Find every line in the records that contains the string "password", matching case exactly, and copy each of those lines.

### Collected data
--*--

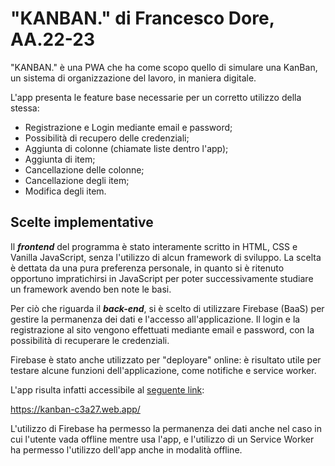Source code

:# "KANBAN." di Francesco Dore, AA.22-23

"KANBAN." è una PWA che ha come scopo quello di simulare una KanBan, un sistema di organizzazione del lavoro, in maniera digitale.

L'app presenta le feature base necessarie per un corretto utilizzo della stessa:
* Registrazione e Login mediante email e password;
* Possibilità di recupero delle credenziali;
* Aggiunta di colonne (chiamate liste dentro l'app);
* Aggiunta di item;
* Cancellazione delle colonne;
* Cancellazione degli item;
* Modifica degli item.

## Scelte implementative

Il ***frontend*** del programma è stato interamente scritto in HTML, CSS e Vanilla JavaScript, senza l'utilizzo di alcun framework di sviluppo. La scelta è dettata da una pura preferenza personale, in quanto si è ritenuto opportuno impratichirsi in JavaScript per poter successivamente studiare un framework avendo ben note le basi.

Per ciò che riguarda il ***back-end***, si è scelto di utilizzare Firebase (BaaS) per gestire la permanenza dei dati e l'accesso all'applicazione. Il login e la registrazione al sito vengono effettuati mediante email e password, con la possibilità di recuperare le credenziali.

Firebase è stato anche utilizzato per "deployare" online: è risultato utile per testare alcune funzioni dell'applicazione, come notifiche e service worker.

L'app risulta infatti accessibile al [seguente link](https://kanban-c3a27.web.app/):

https://kanban-c3a27.web.app/

L'utilizzo di Firebase ha permesso la permanenza dei dati anche nel caso in cui l'utente vada offline mentre usa l'app, e l'utilizzo di un Service Worker ha permesso l'utilizzo dell'app anche in modalità offline.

--*--

### Answer space
* Registrazione e Login mediante email e password;
Per ciò che riguarda il ***back-end***, si è scelto di utilizzare Firebase (BaaS) per gestire la permanenza dei dati e l'accesso all'applicazione. Il login e la registrazione al sito vengono effettuati mediante email e password, con la possibilità di recuperare le credenziali.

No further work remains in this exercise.